La riduzione farmacologica della pressione arteriosa è direttamente correlata a una riduzione del rischio di eventi cardiovascolari, indipendentemente dal livello di pressione di partenza normale o anormale del paziente o se ha già sofferto di un evento cardiovascolare o meno. Lo afferma una meta-analisi dei dati del trial Blood Pressure Lowering Treatment Trialists Collaboration (BPLTTC) presentata al meeting annuale dell’European Society of Cardiology, che quest’anno si è svolto in modalità “virtuale” a causa dell’emergenza COVID-19.
“Il fatto che gli effetti relativi della terapia anti-ipertensiva siano simili indipendentemente dallo stato di salute del paziente non vuol dire naturalmente che tutti dovrebbero essere sottoposti a trattamento”, spiega Kazem Rahimi dell’University of Oxford. “Questa decisione ovviamente dipende dai fattori di rischio di ognuno, che i clinici sanno considerare. Vanno anche valutati gli effetti collaterali e il costo del trattamento, ovviamente”. Nell’ambito del BPLTTC – che va avanti, in varie forme, dal 1995, ha coinvolto finora 348.854 pazienti ed è il più vasto mai realizzato in questo ambito – sono stati isolati due gruppi di pazienti: quelli con una diagnosi di patologia cardiovascolare precedente alla terapia anti-ipertensiva e quelli senza una diagnosi di questo tipo. Ogni gruppo è stato diviso in sette sottogruppi in base ai valori baseline di pressione sistolica: (inferiore a 120, 120-129, 130-139, 140-149, 150-159, 160-169, 170 mmHg e oltre). Dopo un follow-up medio di 4 anni, a ogni riduzione di 5 mmHg corrisponde un calo di rischio cardiovascolare del 10% (ictus -13%, cardiopatia ischemica -7%, scompenso cardiaco -14%, decesso per cause cardiovascolari -5%).

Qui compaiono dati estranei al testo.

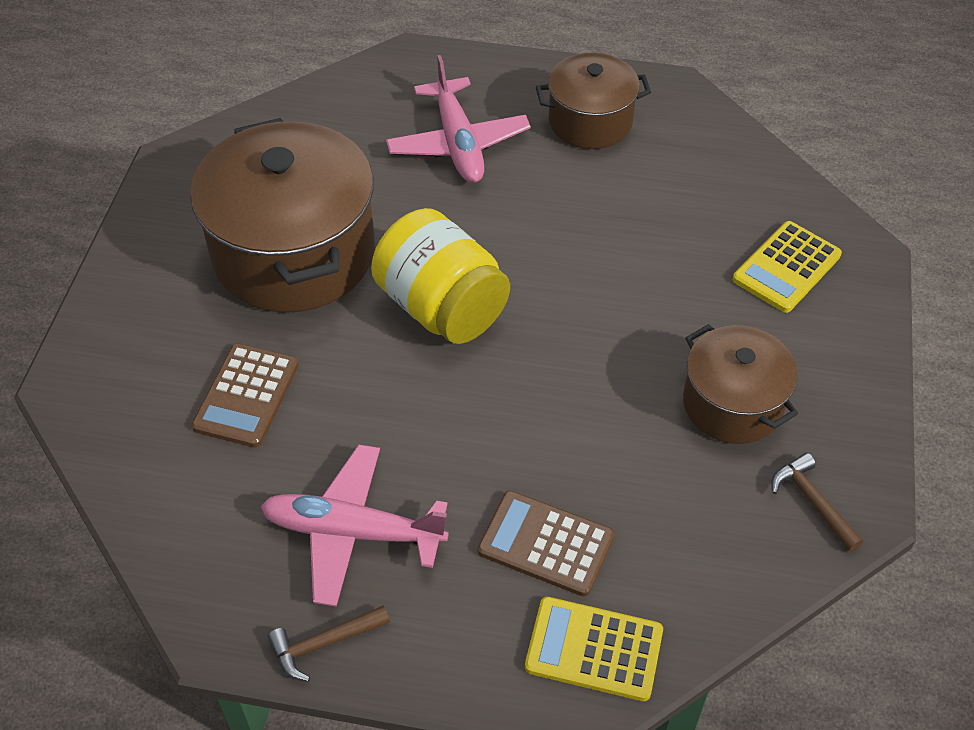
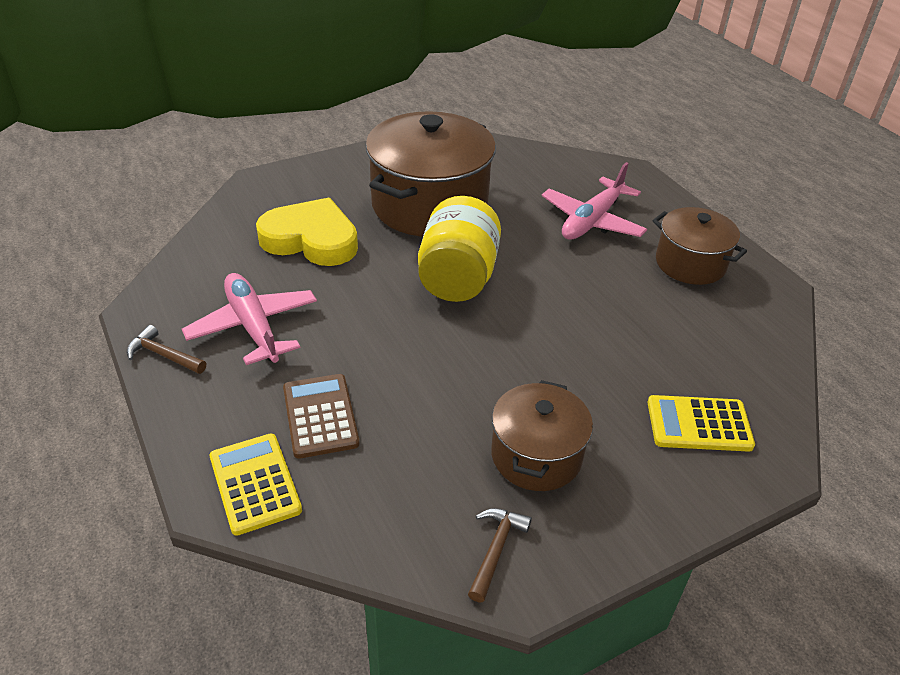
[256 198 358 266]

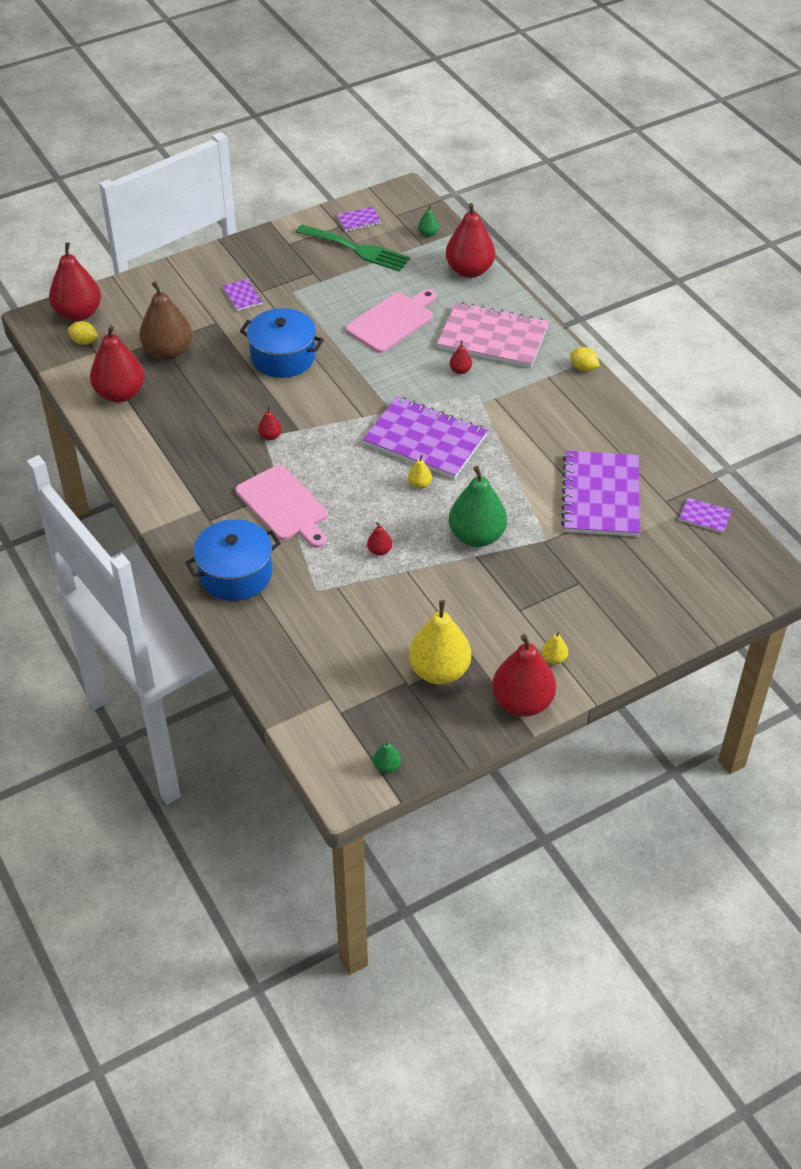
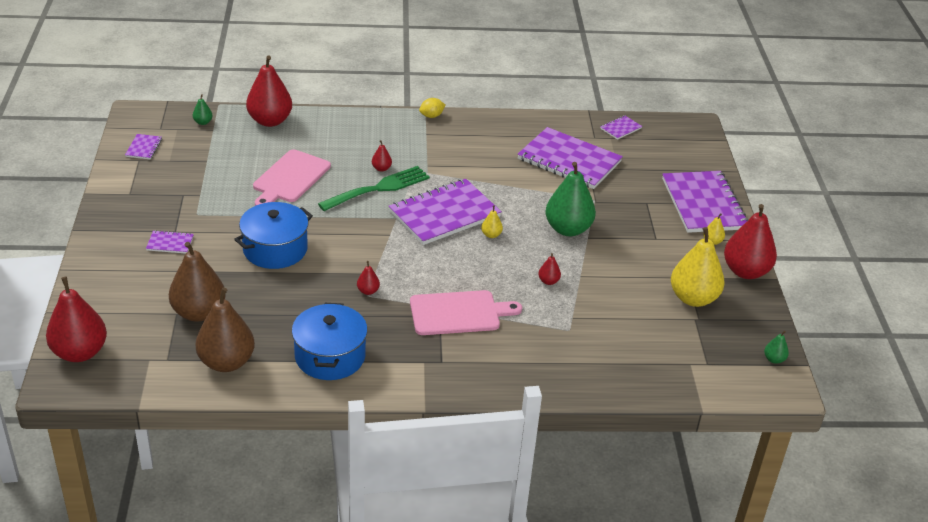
[318 166 430 211]
[253 150 331 206]
[437 302 549 368] (first image)
[67 321 98 345] (first image)
[195 288 255 372]
[292 303 368 380]
[662 171 749 233]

Commenta Rahimi: “I dati dimostrano che la decisione di prescrivere una terapia anti-ipertensiva non dovrebbe essere basata semplicemente sulla presenza di una diagnosi di patologia cardiovascolare o sulla misurazione della pressione arteriosa. Questo tipo di farmaci vanno visti come uno strumento per ridurre il rischio cardiovascolare in un individuo”.